Fashion

In “Marginal Costs,” Artist Lucia Hierro Mines the Space Between Objects and Personal Histories

In “Marginal Costs,” Artist Lucia Hierro Mines the Space Between Objects and Personal Histories

On a recent Friday morning, the artist Lucia Hierro was delayed joining our Zoom call. “Just dealing with a quick issue with install at the museum,” she explained over email. Not long after, she showed me what she meant: A work in “Marginal Costs”—her new exhibition at the Aldrich Contemporary Art Museum in Ridgefield, Connecticut—had, apparently overnight, slipped from the wall and onto the floor. “I’m glad that it was up yesterday while we gave a tour to the board members,” she said. “Today, we walked in and we were like, ‘Oh, okay. Yeah. We celebrated too soon.’”

Its logistical complications notwithstanding—ultimately, Hierro had to extricate herself from the hanging mishap, joking, “They don’t pay me for that”— “Marginal Costs” marks her first solo museum show, and perhaps the most considered and comprehensive expression of her creative vision to date. (An accompanying publication will arrive from the museum this fall.) Staked on shapes and iconographies borrowed from Pop Art, minimalism, and the Dutch still-life tradition, “Marginal Costs” encompasses recent and new sculptures from Hierro’s Mercado series; the debut of the Gates, a commission from the Aldrich; and several sprawling wall murals. Taken together, her graphic, oversized pieces mine the boundary between objects and personal histories, economies and identities—especially as they pertain to marginalized communities caught in the crosshairs of gentrification.

Hierro was born in New York to Dominican parents, spending her youth in the Washington Heights/Inwood area of Upper Manhattan. Hers was a musical household—her father kept a recording studio next to their apartment—but she began drawing, she thinks, because of her brother, who attended LaGuardia High School.

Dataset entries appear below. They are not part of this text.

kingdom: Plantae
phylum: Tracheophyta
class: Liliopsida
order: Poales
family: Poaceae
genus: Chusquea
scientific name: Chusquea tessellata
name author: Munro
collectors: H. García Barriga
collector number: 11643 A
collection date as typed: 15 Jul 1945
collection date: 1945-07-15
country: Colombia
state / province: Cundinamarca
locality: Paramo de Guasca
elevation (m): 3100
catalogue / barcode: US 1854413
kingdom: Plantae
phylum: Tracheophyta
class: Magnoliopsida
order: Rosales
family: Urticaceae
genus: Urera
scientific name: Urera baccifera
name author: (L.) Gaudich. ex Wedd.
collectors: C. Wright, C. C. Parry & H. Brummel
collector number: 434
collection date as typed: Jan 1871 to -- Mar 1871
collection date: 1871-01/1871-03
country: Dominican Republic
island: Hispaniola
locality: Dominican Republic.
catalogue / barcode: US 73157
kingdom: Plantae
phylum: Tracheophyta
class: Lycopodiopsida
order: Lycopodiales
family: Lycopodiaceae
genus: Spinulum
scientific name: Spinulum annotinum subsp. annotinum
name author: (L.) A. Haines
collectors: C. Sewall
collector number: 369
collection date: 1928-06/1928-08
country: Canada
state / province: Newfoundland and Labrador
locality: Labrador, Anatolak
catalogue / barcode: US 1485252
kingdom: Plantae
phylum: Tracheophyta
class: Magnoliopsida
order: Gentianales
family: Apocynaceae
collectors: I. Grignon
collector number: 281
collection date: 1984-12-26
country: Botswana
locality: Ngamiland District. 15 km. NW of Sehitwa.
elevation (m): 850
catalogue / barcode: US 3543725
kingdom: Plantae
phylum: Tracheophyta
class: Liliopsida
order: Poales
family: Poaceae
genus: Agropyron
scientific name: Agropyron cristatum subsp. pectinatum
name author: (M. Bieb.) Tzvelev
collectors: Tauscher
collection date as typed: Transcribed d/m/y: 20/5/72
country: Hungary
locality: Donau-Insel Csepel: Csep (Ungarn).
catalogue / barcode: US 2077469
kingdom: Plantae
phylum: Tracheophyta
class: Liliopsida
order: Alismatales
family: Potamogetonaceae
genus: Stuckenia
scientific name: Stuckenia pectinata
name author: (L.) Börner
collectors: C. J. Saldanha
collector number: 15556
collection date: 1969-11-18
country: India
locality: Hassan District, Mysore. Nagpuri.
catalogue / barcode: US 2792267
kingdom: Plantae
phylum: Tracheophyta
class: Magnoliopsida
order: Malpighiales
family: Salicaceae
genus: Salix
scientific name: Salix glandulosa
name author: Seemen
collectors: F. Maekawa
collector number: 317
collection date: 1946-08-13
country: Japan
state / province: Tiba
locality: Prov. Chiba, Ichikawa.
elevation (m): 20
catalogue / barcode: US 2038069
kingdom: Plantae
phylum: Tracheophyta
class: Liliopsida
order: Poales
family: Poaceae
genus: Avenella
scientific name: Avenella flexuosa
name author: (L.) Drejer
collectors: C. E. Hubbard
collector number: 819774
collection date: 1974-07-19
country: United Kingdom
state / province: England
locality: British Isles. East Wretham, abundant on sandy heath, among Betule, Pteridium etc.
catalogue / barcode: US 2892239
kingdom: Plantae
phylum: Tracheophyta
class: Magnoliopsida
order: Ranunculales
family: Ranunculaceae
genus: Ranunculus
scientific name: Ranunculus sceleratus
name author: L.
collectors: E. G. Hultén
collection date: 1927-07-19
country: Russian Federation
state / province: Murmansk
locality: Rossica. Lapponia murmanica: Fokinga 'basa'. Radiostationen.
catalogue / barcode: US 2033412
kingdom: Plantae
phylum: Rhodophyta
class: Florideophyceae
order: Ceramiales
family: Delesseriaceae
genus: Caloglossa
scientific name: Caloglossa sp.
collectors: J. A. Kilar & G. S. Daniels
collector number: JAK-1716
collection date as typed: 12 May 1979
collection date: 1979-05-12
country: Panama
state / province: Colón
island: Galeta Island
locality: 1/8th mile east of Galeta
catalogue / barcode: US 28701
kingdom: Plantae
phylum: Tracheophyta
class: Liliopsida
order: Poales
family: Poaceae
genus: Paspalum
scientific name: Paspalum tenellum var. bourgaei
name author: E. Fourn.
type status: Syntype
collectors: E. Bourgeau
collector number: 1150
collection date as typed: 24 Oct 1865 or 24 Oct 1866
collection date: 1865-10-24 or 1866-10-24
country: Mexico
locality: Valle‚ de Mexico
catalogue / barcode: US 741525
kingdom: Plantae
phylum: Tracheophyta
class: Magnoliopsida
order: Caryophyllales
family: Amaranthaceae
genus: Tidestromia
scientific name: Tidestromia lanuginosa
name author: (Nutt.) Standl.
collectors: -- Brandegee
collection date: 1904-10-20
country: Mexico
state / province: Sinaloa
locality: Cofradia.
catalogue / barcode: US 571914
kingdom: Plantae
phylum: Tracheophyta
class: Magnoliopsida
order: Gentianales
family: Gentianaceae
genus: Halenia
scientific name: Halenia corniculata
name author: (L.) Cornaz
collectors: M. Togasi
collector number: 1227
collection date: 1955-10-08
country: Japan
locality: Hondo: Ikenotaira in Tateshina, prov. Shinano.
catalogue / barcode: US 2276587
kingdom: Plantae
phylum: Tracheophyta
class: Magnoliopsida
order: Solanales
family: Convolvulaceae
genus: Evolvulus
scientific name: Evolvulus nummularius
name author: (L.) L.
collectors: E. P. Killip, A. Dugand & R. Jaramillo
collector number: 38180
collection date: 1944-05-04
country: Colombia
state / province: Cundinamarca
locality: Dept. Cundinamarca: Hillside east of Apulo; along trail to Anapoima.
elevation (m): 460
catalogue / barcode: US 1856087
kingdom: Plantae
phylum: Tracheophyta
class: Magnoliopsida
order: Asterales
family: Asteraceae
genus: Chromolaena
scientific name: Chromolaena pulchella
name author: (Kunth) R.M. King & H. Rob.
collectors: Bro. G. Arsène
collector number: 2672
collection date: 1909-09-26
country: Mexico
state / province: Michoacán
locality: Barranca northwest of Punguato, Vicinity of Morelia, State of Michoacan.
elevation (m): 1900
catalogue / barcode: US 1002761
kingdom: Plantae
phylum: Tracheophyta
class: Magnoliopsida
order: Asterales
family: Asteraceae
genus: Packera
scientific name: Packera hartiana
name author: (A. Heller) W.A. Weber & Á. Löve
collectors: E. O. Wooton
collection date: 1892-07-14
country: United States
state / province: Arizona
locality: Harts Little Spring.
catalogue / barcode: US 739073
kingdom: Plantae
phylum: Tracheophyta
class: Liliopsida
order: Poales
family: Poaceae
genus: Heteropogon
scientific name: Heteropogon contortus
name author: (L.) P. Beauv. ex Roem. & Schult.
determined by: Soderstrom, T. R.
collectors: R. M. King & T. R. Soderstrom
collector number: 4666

Even then, Hierro’s art-making functioned as a way to connect; a means of making herself understood. While, at home, her mother would ask what she wanted to wear and sew whatever Hierro sketched, at school, her creativity helped to mitigate a stressful language barrier. “I was in ESL as a kid, and my experience there was really negative. I was so scared all the time; I felt like I was doing something wrong, not speaking English,” she says. “But we would get re-integrated into the classroom for art classes, and I always really loved that because it was a time for me to also kind of flex that I really was good at this.”

Hierro decided as a senior in high school to pursue art formally, her confidence and know-how buttressed by free, weekend art classes at the Cooper Union. “It’s kind of incredible, if you look at the history of art, how many young people—usually from low-income households and with very few art programs in their high schools—ended up [there],” she says. “The Saturday Program really does develop an amazing thing in introducing you to the rest of the Cooper Union college and going, This is a possibility, and this is where you could be.”